▸ **Work to be completed**:
Answer these questions about the excerpt below:
(a) How old was the boy when he slipped aboard the packet?
(b) In what town was he set ashore?
(c) What did the hunters go after by night?
Excerpt: Begin
He had reached the mature age of nine when he could endure this no longer. One day, when the big packet came down and stopped at Hannibal, he slipped aboard and crept under one of the boats on the upper deck. Presently the signal-bells rang, the steamboat backed away and swung into midstream; he was really going at last. He crept from beneath the boat and sat looking out over the water and enjoying the scenery. Then it began to rain—a terrific downpour. He crept back under the boat, but his legs were outside, and one of the crew saw him. So he was taken down into the cabin and at the next stop set ashore. It was the town of Louisiana, and there were Lampton relatives there who took him home. Jane Clemens declared that his father had got to take him in hand; which he did, doubtless impressing the adventure on him in the usual way. These were all educational things; then there was always the farm, where entertainment was no longer a matter of girl-plays and swings, with a colored nurse following about, but of manlier sports with his older boy cousins, who had a gun and went hunting with the men for squirrels and partridges by day, for coons and possums by night. Sometimes the little boy had followed the hunters all night long and returned with them through the sparkling and fragrant morning fresh, hungry, and triumphant just in time for breakfast.
Excerpt: End
Material provided: Begin
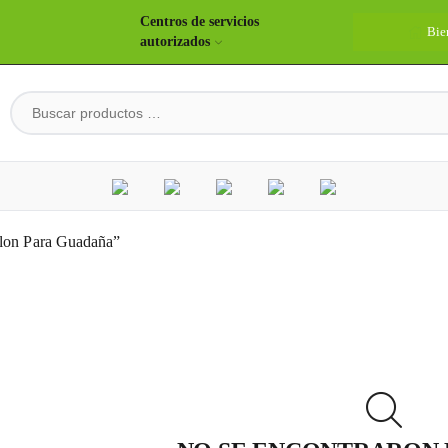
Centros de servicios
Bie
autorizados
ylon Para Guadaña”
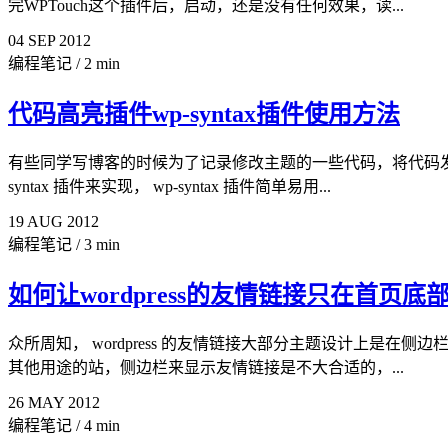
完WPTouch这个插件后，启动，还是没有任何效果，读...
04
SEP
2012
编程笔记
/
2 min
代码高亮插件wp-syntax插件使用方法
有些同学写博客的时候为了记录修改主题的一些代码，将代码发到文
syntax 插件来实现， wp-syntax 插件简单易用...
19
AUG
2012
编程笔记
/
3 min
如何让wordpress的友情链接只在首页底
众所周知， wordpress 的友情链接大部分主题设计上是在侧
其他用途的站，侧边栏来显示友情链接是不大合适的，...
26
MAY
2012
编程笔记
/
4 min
Material provided: End
▸ **Written solution**:
(a) Nine
(b) Louisiana
(c) Coons and possums